Amnesty International says a barrier installed at Manus Island's detention centre in Papua New Guinea could be tantamount to torture if it is making it difficult for detainees to access food.
That follows reports of a brawl breaking out between inmates and guards at the detention centre on Saturday, when a dispute over food turned violent.
A Kurdish journalist and detainee Behrouz Boochani has said the brawl was sparked by a new barrier erected to manage the line of detainees queuing for their meals.
He alleges the guards put up the barrier because they believe some detainees are taking more food then they should.
Our reporter Amelia Langford spoke to Amnesty's Pacific Researcher, Kate Schuetze.
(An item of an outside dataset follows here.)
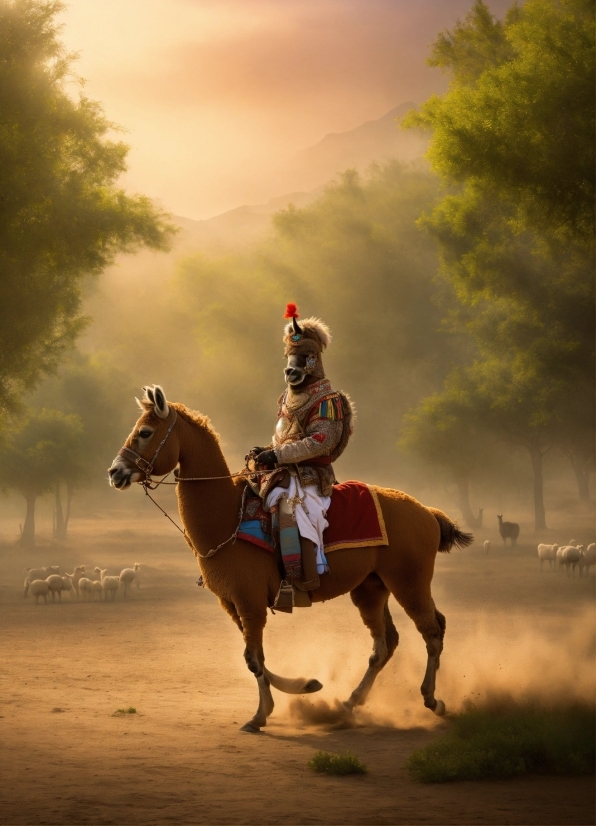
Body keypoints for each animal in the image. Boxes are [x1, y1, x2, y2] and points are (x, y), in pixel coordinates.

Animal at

A dispute between refugees and guards at the gate to Oscar compound.
Photo: Behrouz Boochani
Transcript
KATE SCHUETZE: The way the centre is operated, it's designed to be deliberately cruel and take away the dignity of people there and so the latest reports are that a barrier was erected around the food queue making it very difficult for people to access food. The rational the guards are giving - they're saying that asylum seekers are taking too much food but of course, if they are detaining them there, they have the obligation to provide adequate food so we have this sort of downward spiral in terms of trying to create cruel and harsher conditions in order to pressure those people to return home so I think both these issues are linked together.
AMELIA LANGFORD: So you would say this is a deliberate act to make it even more unpleasant to be there?
KS: Exactly, I mean the things we were hearing when we visited in 2013 and 2014 was [for example] that a simple request for shade, as people were queuing up outside for lunch for hours in direct sunlight, was being refused and there was no rational basis for doing this other than to increase the pressure, increase the cruelty that those people are experiencing and it's designed to make the experience as uncomfortable as possible and force them to return home.
AL: And would you be calling for that barrier to be removed?
KS: Yeah, I mean, what we're seeing is a range of small measures that increase the cruelty in the meantime for those living on Manus and you know there's specific acts or steps that we've called on the Australian Government to do in the past to try and ease the pressure on those people living there and ridiculous things such as creating barriers and making it more difficult for people to access food in and of itself could amount to a violation of the prohibition against torture, if in fact it is denying people access to meals.
AL: And the pressure is increasing for these detainees to return home?
KS: Well the risk is if there is undue pressure for these people to return home, they may decide that rather than suffering on an island thousands of miles away from their family that they would prefer to go back to their families and die and some people express that concern to us when we've interviewed them, which is quite alarming because that means that the Australian Government would be breaching its obligations not to refoul people, which means sending them back to a place where they might experience torture, death or serious harm because they have been sent to a place that they were fleeing in the first place. So, the risk of that situation arising increases as that pressure builds and as more people might be returning home.